- _GIVEN TASK_: Copy the appeals court text below in full, word for word.

TEXAS COURT OF APPEALS, THIRD DISTRICT, AT AUSTIN
NO. 03-01-00662-CR
v.
The State of Texas, Appellee
NOS. 941868 & 940202, HONORABLE WILFORD FLOWERS, JUDGE PRESIDING
On the 18th and the 31st of October 2001, the trial court conducted hearings on the second amended motion to revoke community supervision in each case. These motions alleged the same violations of the conditions of community supervision, including the commission of the offenses of assault, riot, failure to register as a sex offender, and the failure to report to the supervising officer. The trial court revoked community supervision in both cases based on all the violations of conditions alleged. The trial court assessed concurrent eight-year sentences.
Points of Error
Appellant advances the same three points of error in each case but in separate briefs. First, appellant contends that the trial court erred in admitting hearsay evidence that concerned alleged "administrative" violations such as failure to report and failure to notify change in marital status. Second, appellant urges that he was denied the right to effectively confront a witness during the revocation proceeding. Third, appellant asserts that the evidence was legally insufficient to establish by a preponderance of the evidence that he violated "his probation."

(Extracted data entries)
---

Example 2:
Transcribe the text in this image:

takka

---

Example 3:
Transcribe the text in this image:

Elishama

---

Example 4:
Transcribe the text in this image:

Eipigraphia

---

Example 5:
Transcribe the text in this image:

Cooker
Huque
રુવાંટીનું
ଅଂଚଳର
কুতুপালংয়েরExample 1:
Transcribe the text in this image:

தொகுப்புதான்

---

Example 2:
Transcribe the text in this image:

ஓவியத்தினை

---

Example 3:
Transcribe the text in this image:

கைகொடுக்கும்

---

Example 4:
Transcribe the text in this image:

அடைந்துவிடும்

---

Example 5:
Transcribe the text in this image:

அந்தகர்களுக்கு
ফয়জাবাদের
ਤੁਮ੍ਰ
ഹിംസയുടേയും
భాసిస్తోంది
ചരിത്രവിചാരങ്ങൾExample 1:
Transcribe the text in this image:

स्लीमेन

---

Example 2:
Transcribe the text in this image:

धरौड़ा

...

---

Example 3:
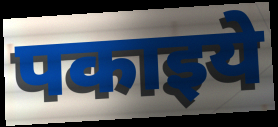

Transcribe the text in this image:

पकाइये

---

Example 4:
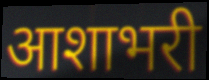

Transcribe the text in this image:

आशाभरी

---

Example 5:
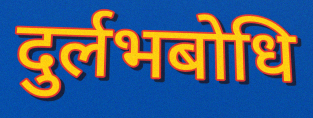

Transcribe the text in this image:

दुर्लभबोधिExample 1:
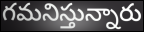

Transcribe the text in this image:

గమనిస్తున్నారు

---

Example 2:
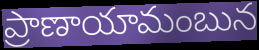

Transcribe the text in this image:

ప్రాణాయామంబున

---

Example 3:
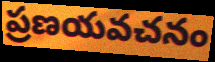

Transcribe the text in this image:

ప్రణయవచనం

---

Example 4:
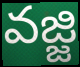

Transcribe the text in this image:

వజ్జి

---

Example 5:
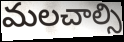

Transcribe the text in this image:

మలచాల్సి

- _FINAL ANSWER_:
TEXAS COURT OF APPEALS, THIRD DISTRICT, AT AUSTIN
NO. 03-01-00662-CR
v.
The State of Texas, Appellee
NOS. 941868 & 940202, HONORABLE WILFORD FLOWERS, JUDGE PRESIDING
On the 18th and the 31st of October 2001, the trial court conducted hearings on the second amended motion to revoke community supervision in each case. These motions alleged the same violations of the conditions of community supervision, including the commission of the offenses of assault, riot, failure to register as a sex offender, and the failure to report to the supervising officer. The trial court revoked community supervision in both cases based on all the violations of conditions alleged. The trial court assessed concurrent eight-year sentences.
Points of Error
Appellant advances the same three points of error in each case but in separate briefs. First, appellant contends that the trial court erred in admitting hearsay evidence that concerned alleged "administrative" violations such as failure to report and failure to notify change in marital status. Second, appellant urges that he was denied the right to effectively confront a witness during the revocation proceeding. Third, appellant asserts that the evidence was legally insufficient to establish by a preponderance of the evidence that he violated "his probation."